SUPPLIED RECORDS —
--- START ---

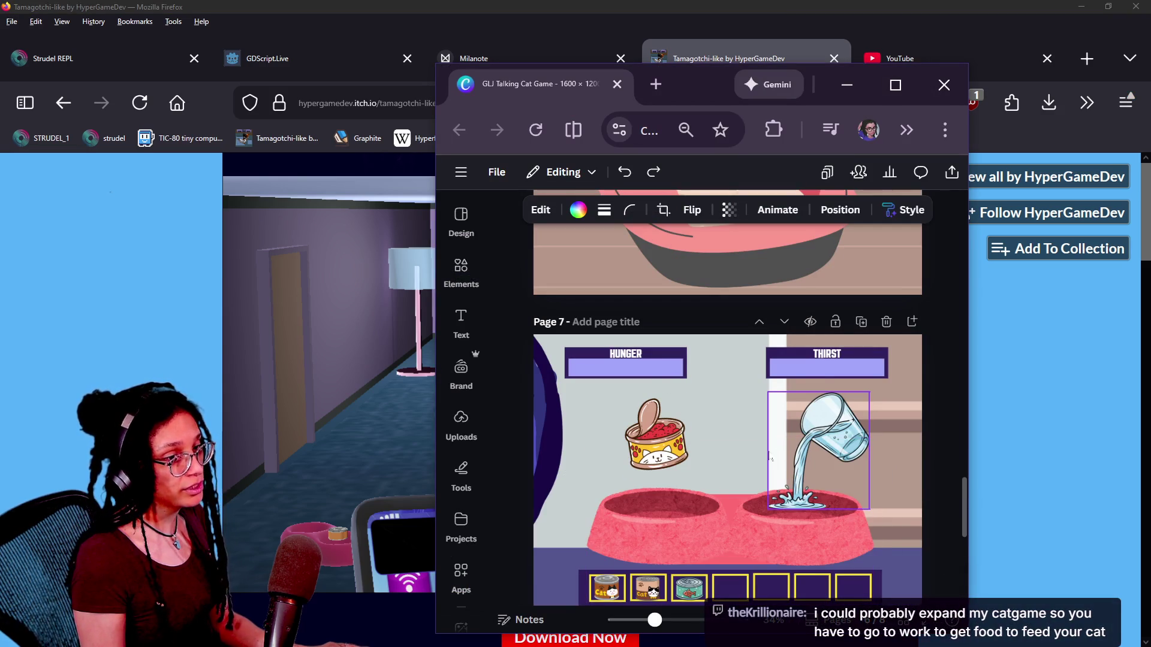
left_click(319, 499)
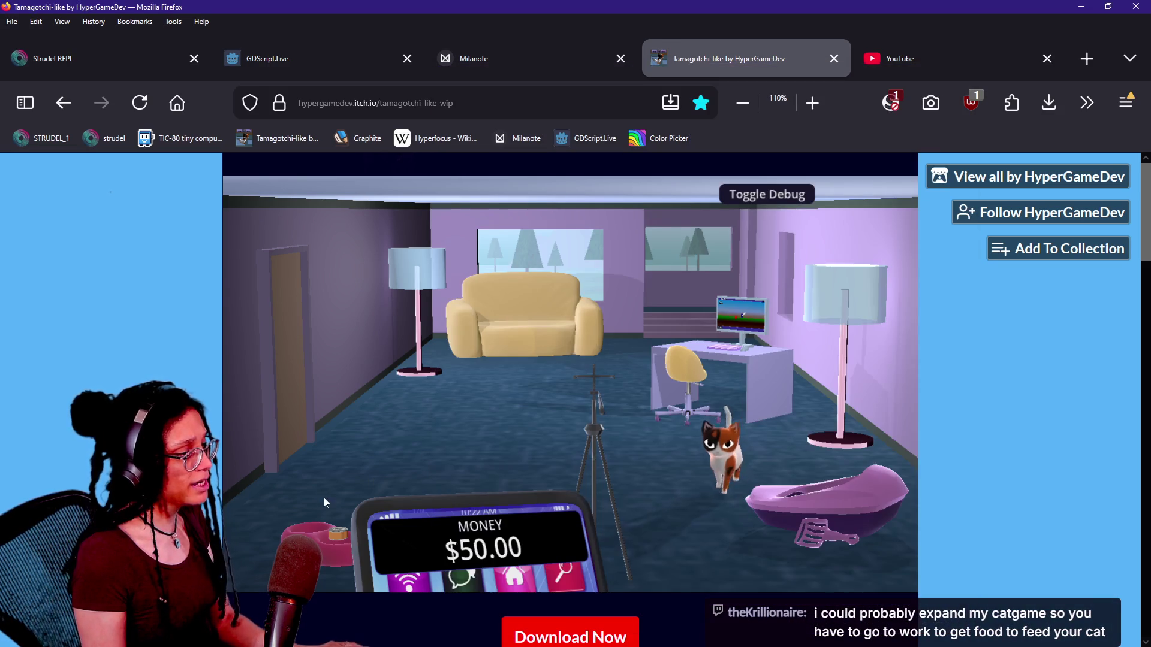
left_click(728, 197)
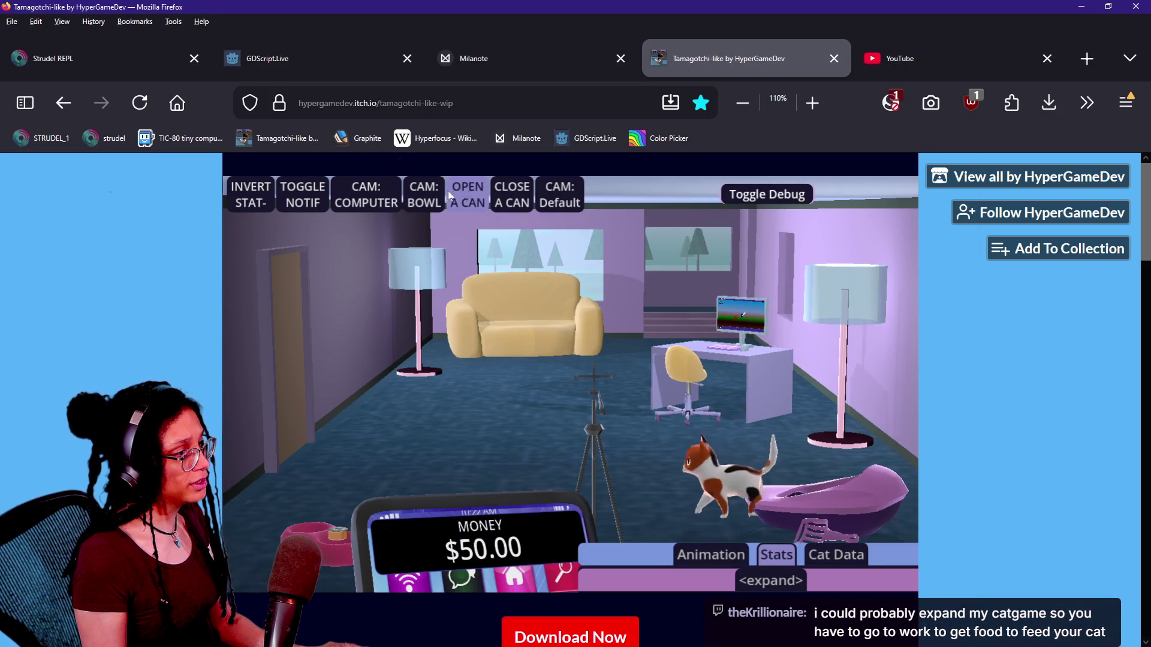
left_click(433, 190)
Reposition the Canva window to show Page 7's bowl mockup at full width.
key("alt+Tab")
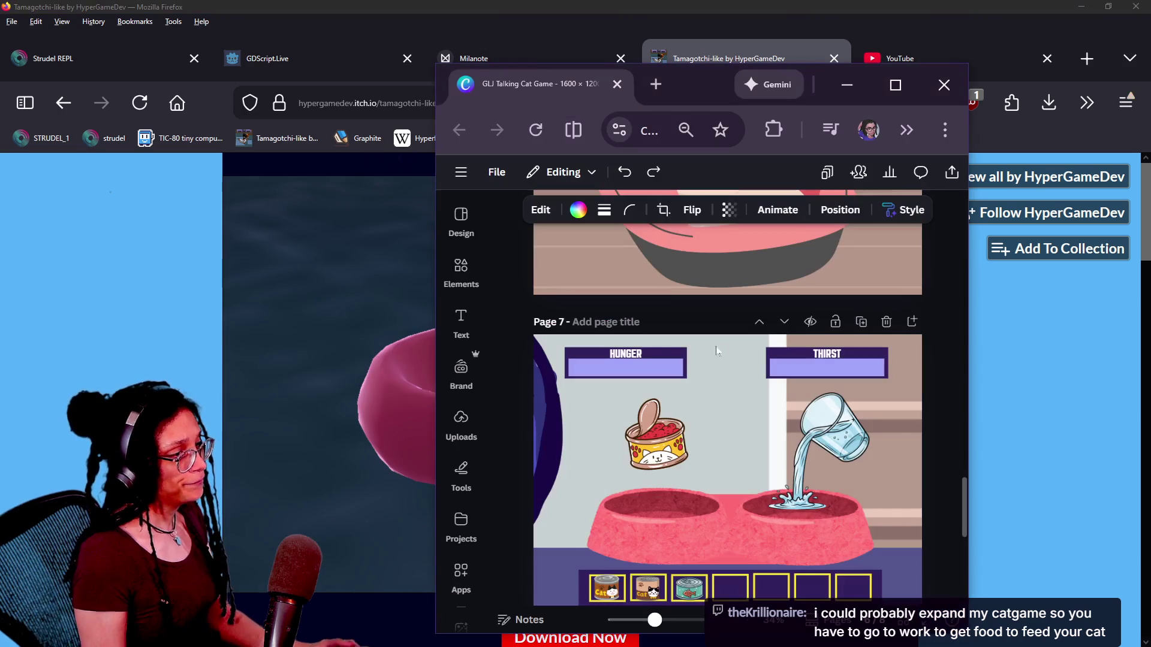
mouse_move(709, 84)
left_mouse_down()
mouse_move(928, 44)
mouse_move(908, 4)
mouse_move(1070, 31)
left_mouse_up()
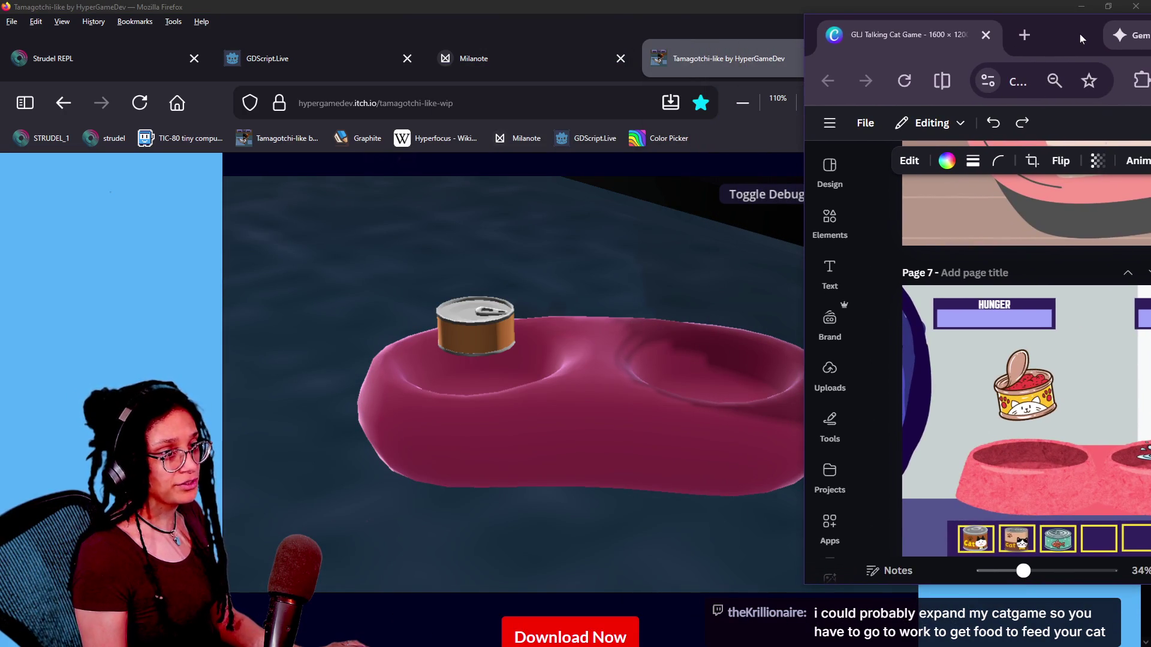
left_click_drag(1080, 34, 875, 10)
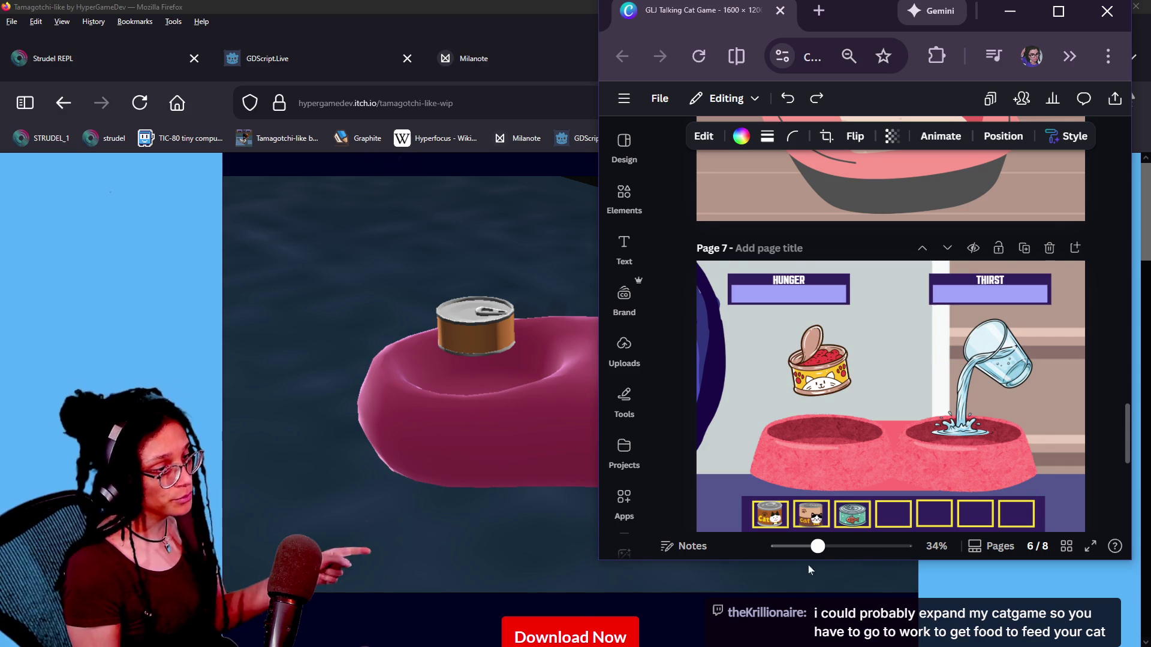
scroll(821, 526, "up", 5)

--- END ---

Your reply should restate the data above word for word and contain no pictures.

EXPECTED OUTPUT —
left_click(319, 499)
left_click(728, 197)
left_click(433, 190)
Reposition the Canva window to show Page 7's bowl mockup at full width.
key("alt+Tab")
mouse_move(709, 84)
left_mouse_down()
mouse_move(928, 44)
mouse_move(908, 4)
mouse_move(1070, 31)
left_mouse_up()
left_click_drag(1080, 34, 875, 10)
scroll(821, 526, "up", 5)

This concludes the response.